Últimamente he oído a varias
personas hablar de la crisis de valores que existe en nuestra sociedad. Los que
así hablaban eran mujeres y hombres maduros, con bagaje vital y con
responsabilidades, que al mismo tiempo que se lamentaban de la situación actual
añoraban los principios que regían cuando ellos eran jóvenes. Yo tengo por
costumbre huir de la nostalgia y, además, no estoy de acuerdo con semejantes
afirmaciones. Creo que nuestra sociedad tiene muchos defectos, algunos de los
cuales prácticamente no existían hasta hace unos cuantos años. Creo, por ejemplo, que florece un desmedido
afán de protagonismo, que se confunde la gloria con la fama y la fama con el
famoseo, creo que se ha perdido el valor de la palabra empeñada, aquel por el
que nuestro padres se obligaban de por vida con un apretón de manos, creo que
se ha arruinado buena parte de la capacidad de sacrificio, que se tiene menos
tolerancia a la frustración y que muy pocas personas son capaces de empeñarse
en un proyecto que no ofrezca réditos a corto plazo, creo que valoramos
demasiado el placer y muy poco la satisfacción y creo que se miran demasiado
las formas y muy poco el interior, especialmente el de las personas.
Pero
la mayoría de los defectos de ahora son defectos de siempre, y tienen que ver
con la envidia, con la avaricia, con la vanidad, con la ambición y con las
demás lacras que vienen envenenando al espíritu humano desde que pisamos la
Tierra. Es más, no veo en la sociedad los defectos que algunos ven. Cuando oigo
hablar, por ejemplo, de que antes se cuidaba mejor a nuestros mayores, porque
se les tenía en casa hasta que fallecían, se olvida que ese cuidado se dejaba
exclusivamente en manos de las mujeres (mujeres e hijas), que se convertían en
unas esclavas más que en unas cuidadoras, mientras los hombres (marido e hijos)
seguían con su vida de amigos y tabernas, como si tal cosa. La igualdad
(todavía no consumada) entre hombres y mujeres es un buen ejemplo de lo que ha
avanzado la sociedad, pero también lo son los derechos que tienen los mayores,
cuyo mayor beneficio es no tener que depender del favor de nadie para seguir viviendo con dignidad, lo
que se consigue con una pensión justa y con un sistemas de residencias adecuado.

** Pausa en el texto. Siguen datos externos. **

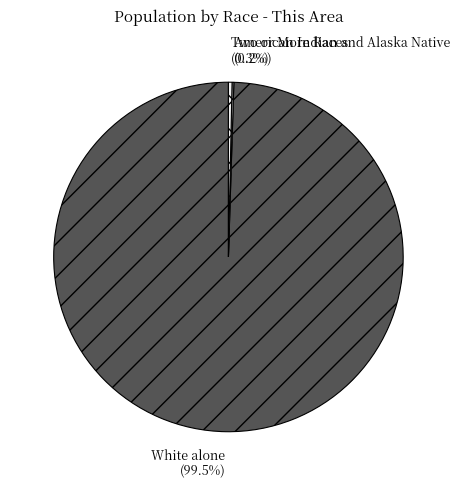

To the nearest percent, what is the average slice percentage?

33%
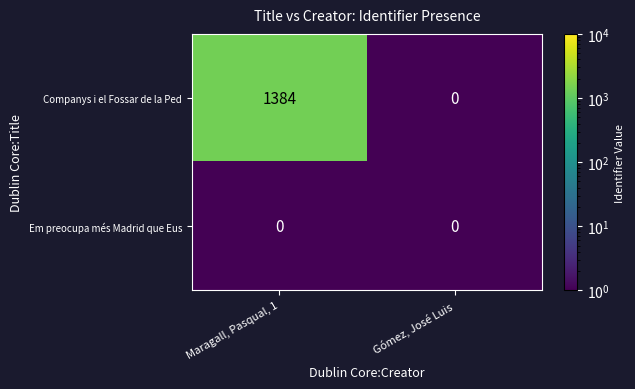

How many categories are shown in the chart?

2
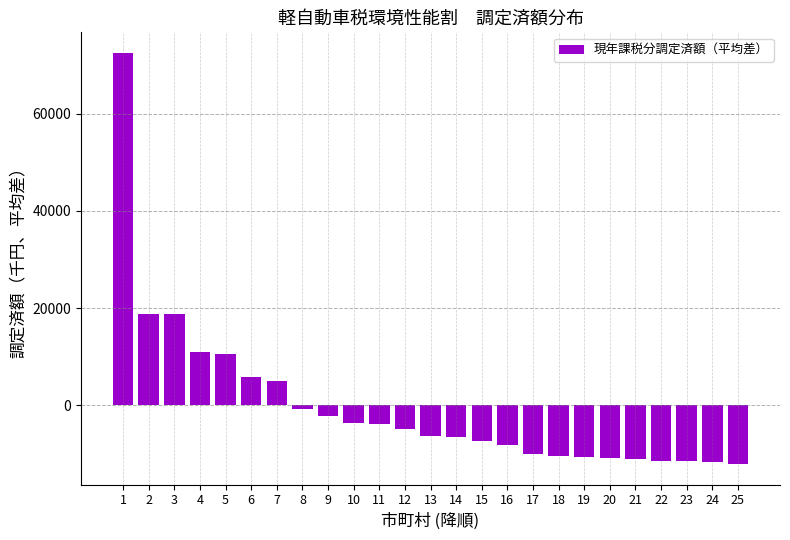

What is the difference between the second highest and minimum values?

30762.0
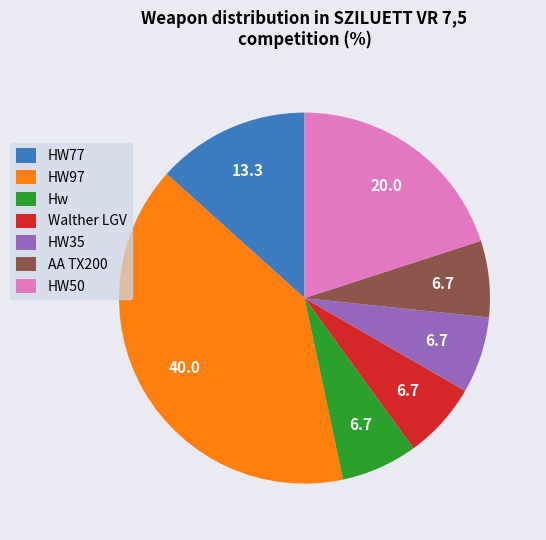

Combined, do HW97 and AA TX200 account for over 50%?

No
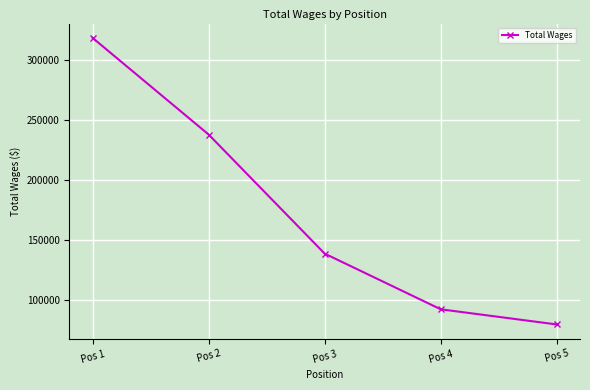

What is the approximate value at Pos 2, to the nearest 10?

238210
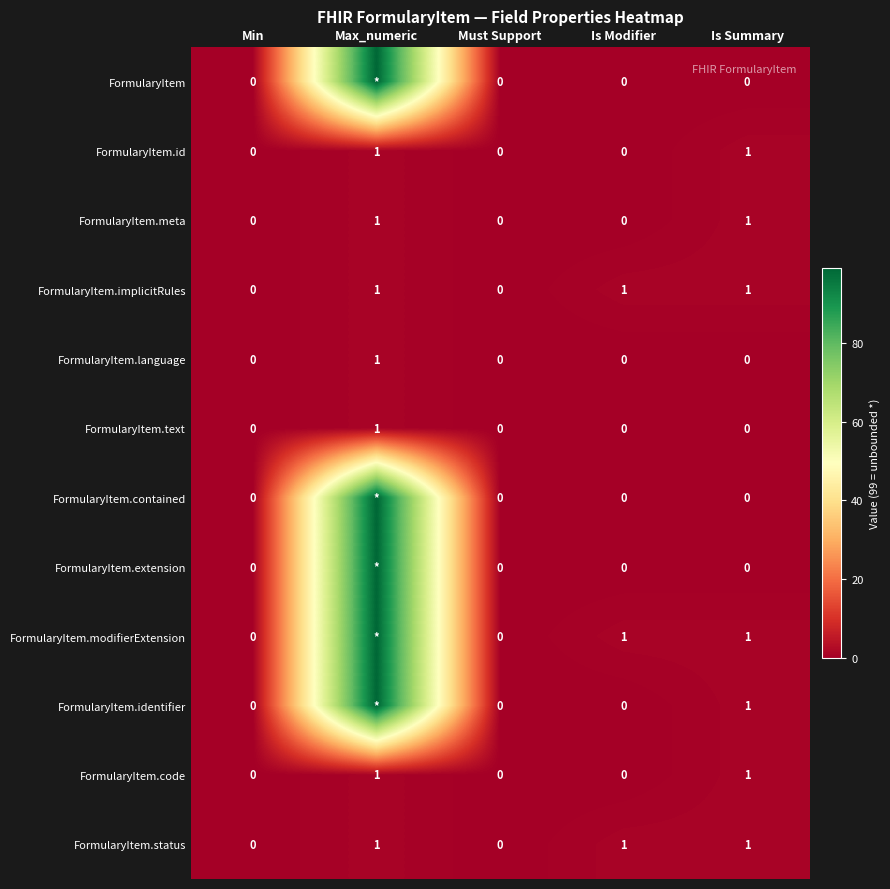

Count the FormularyItem.status values in the range 0 to 1.

5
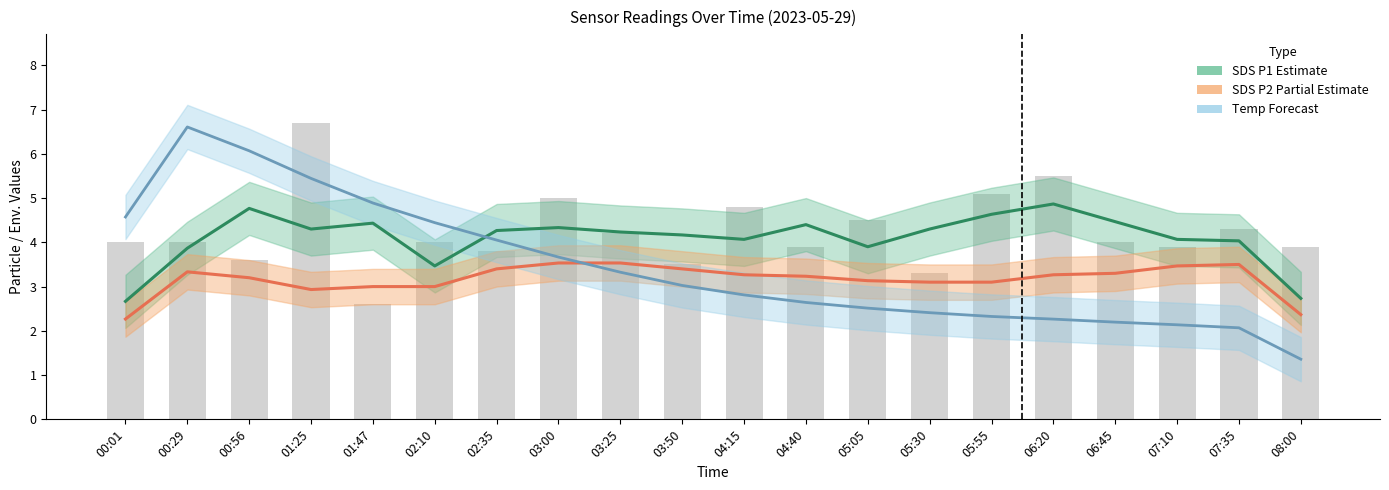

Which series has the largest total across all categories?

SDS_P1 raw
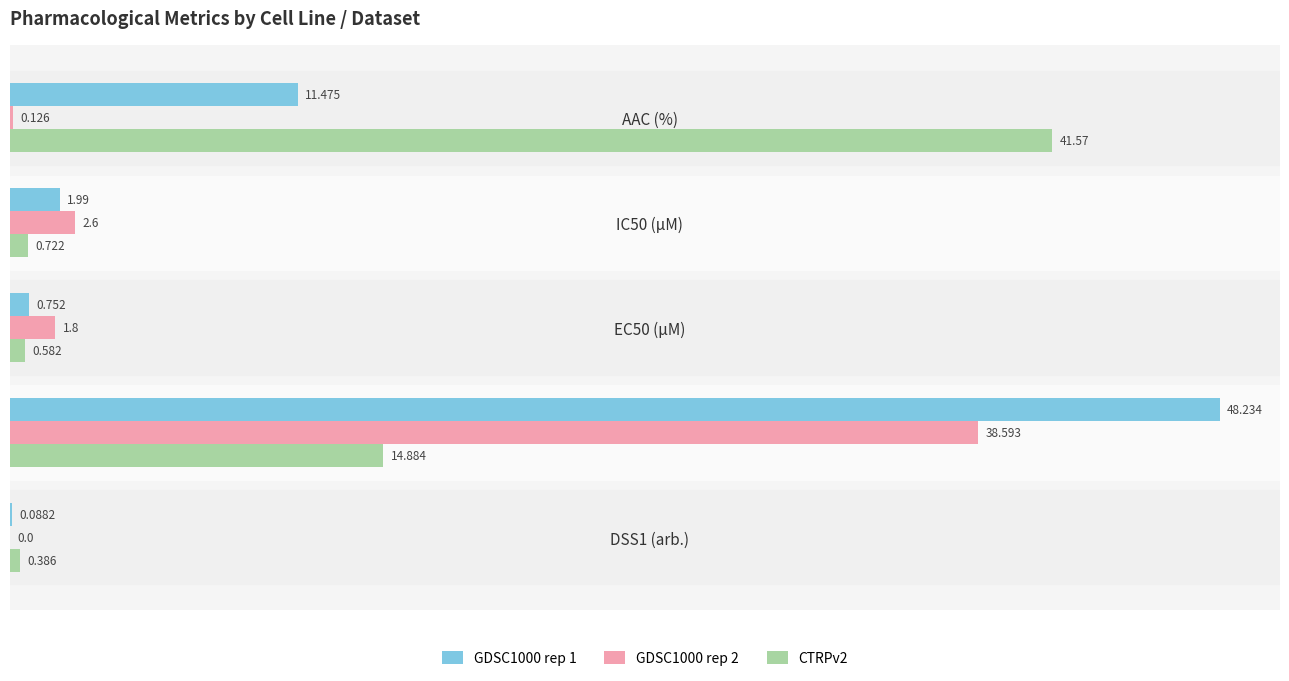

At which label is GDSC1000 rep 1 closest to 24?

AAC (%)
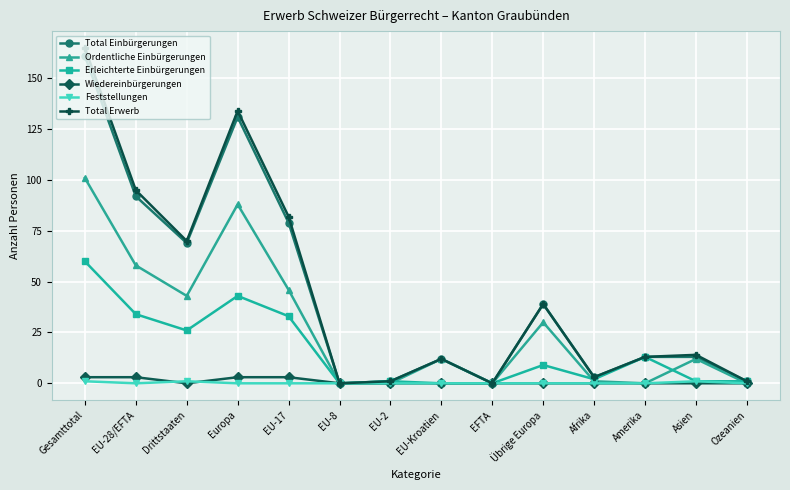

What is the label of the 9th point from the right?

EU-8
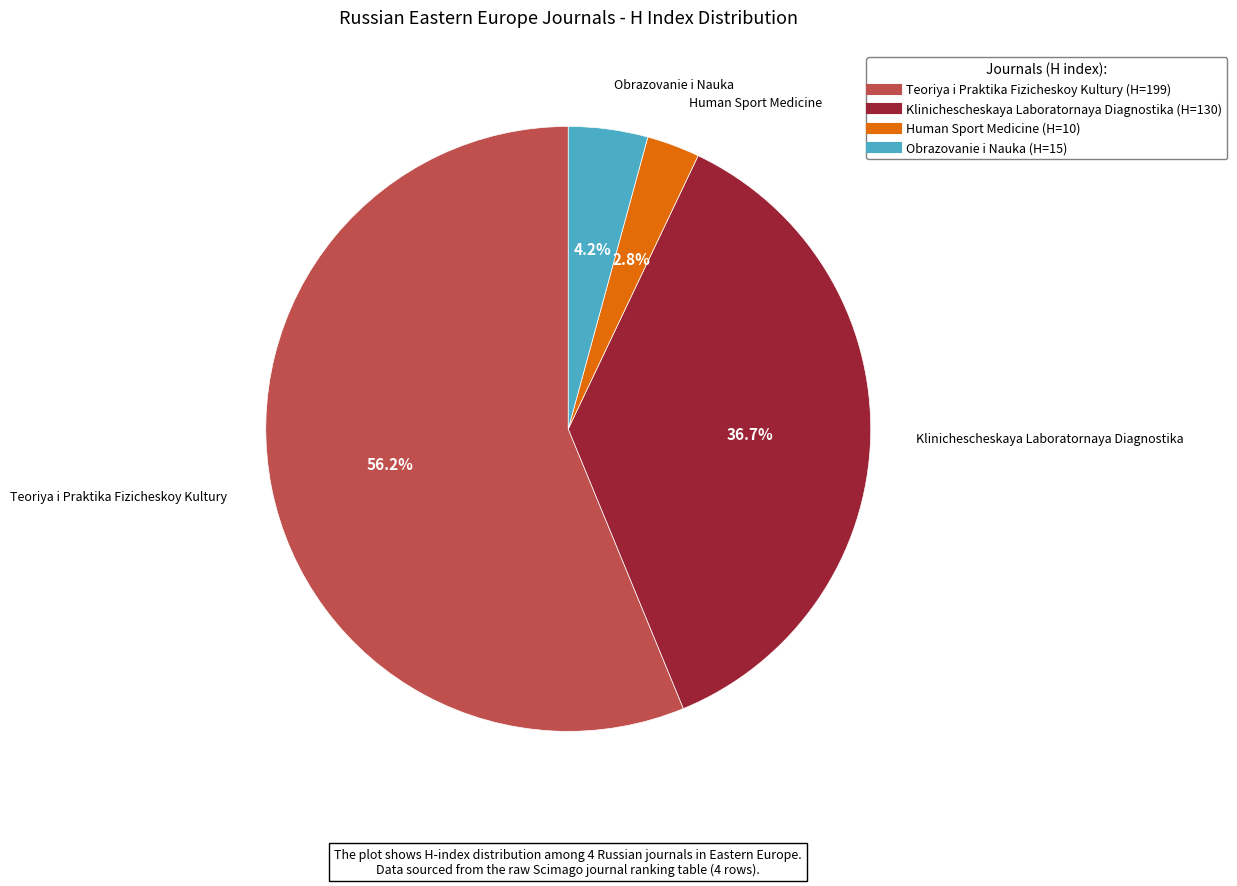

Which has a higher value, Teoriya i Praktika Fizicheskoy Kultury or Human Sport Medicine?

Teoriya i Praktika Fizicheskoy Kultury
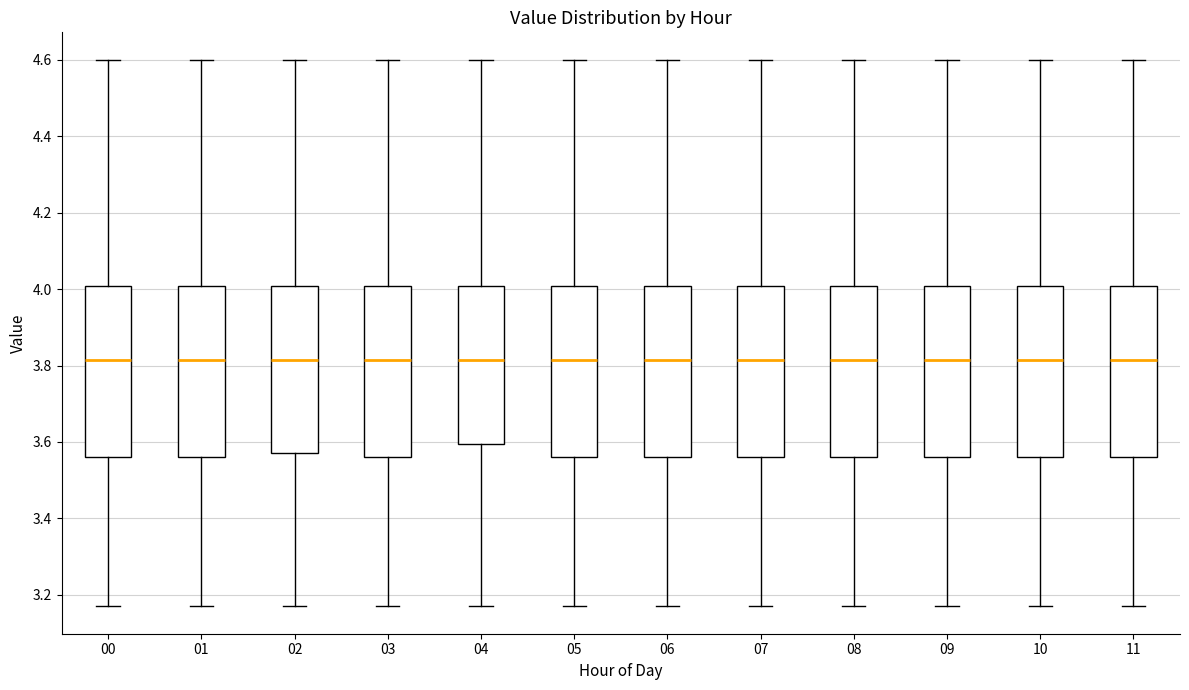

Reading left to right, transcribe this box plot: for each box, give where its median line is, the range the box spans, and where its two whiskers end, as read against the y-axis. The values are not printed on the chart, so give them approximately, as read against the axis.

00: median 3.82, box 3.56 to 4.00, whiskers 3.18 to 4.60
01: median 3.82, box 3.56 to 4.00, whiskers 3.18 to 4.60
02: median 3.82, box 3.58 to 4.00, whiskers 3.18 to 4.60
03: median 3.82, box 3.56 to 4.00, whiskers 3.18 to 4.60
04: median 3.82, box 3.60 to 4.00, whiskers 3.18 to 4.60
05: median 3.82, box 3.56 to 4.00, whiskers 3.18 to 4.60
06: median 3.82, box 3.56 to 4.00, whiskers 3.18 to 4.60
07: median 3.82, box 3.56 to 4.00, whiskers 3.18 to 4.60
08: median 3.82, box 3.56 to 4.00, whiskers 3.18 to 4.60
09: median 3.82, box 3.56 to 4.00, whiskers 3.18 to 4.60
10: median 3.82, box 3.56 to 4.00, whiskers 3.18 to 4.60
11: median 3.82, box 3.56 to 4.00, whiskers 3.18 to 4.60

Detalle del cuadro de Goya Perro Semihundido |
Si
los valores de una persona se ven por la atención que dispensa a los débiles y,
en general, a los que sufren, ese mismo criterio debemos aplicar a las
sociedades. Y los débiles y, en general, los que sufren reciben ahora de sus
vecinos un trato mucho más humano que antes. Antes, por ejemplo, una muchacha
que se quedaba embarazada debía irse del pueblo o sufría un estigma social que
no se borraba de por vida. Ese trato ha cambiado totalmente, a mejor, por
supuesto. Igual que ha cambiado a mejor el trato que se dispensa a los
discapacitados, tanto a los físicos como a los intelectuales, que hasta no hace
tanto tiempo eran objeto de mofa. La tendencia sexual, la raza y la religión,
que eran criterios con los que se medía a las personas antes de conocerlas, ya
no son de aplicación generalizada. Ahora una persona es buena o no y simpática
o no, y da igual que le gusten los hombres o las mujeres, sea blanco o negro y
de misa diaria o ateo.
Cuando
se habla de la crisis de valores, se hace especial mención a los jóvenes, lo
cual es de una injusticia y una ceguera enorme. Y no solo porque en los jóvenes
están presentes en su modo más puro las virtudes que ha logrado nuestra
sociedad, sino porque ellos están sufriendo los errores de la generación que
los crío y los educó. No se puede generalizar sin caer en la injustica
particular, por supuesto, pero puede decirse que, en general, nuestros hijos
son más solidarios que nosotros, tienen menos prejuicios, están mejor formados
y son más libres y honestos. Y puede decirse que deben buscarse su futuro en un
mundo que les cierra el paso, especialmente porque nosotros, los mayores, lo
estamos ocupando. No hay más que ver quiénes son los que tienen los sueldos
altos y los contratos fijos y quiénes los sueldos bajos y la temporalidad para
percatarse de lo difícil que les resulta entrar en un mercado laboral que no
crece y está copado por sus padres.
No
veo con optimismo el mundo de ahora, en fin, pero creo que no está tan mal
armado de valores como nos dicen. Y, desde luego, creo que existe un potencial
enorme en las generaciones que vienen, que debe aprovecharse porque es de
justicia y porque nos vendría bien a todos, especialmente a los que ya tenemos
una edad y pronto dependeremos de ellos.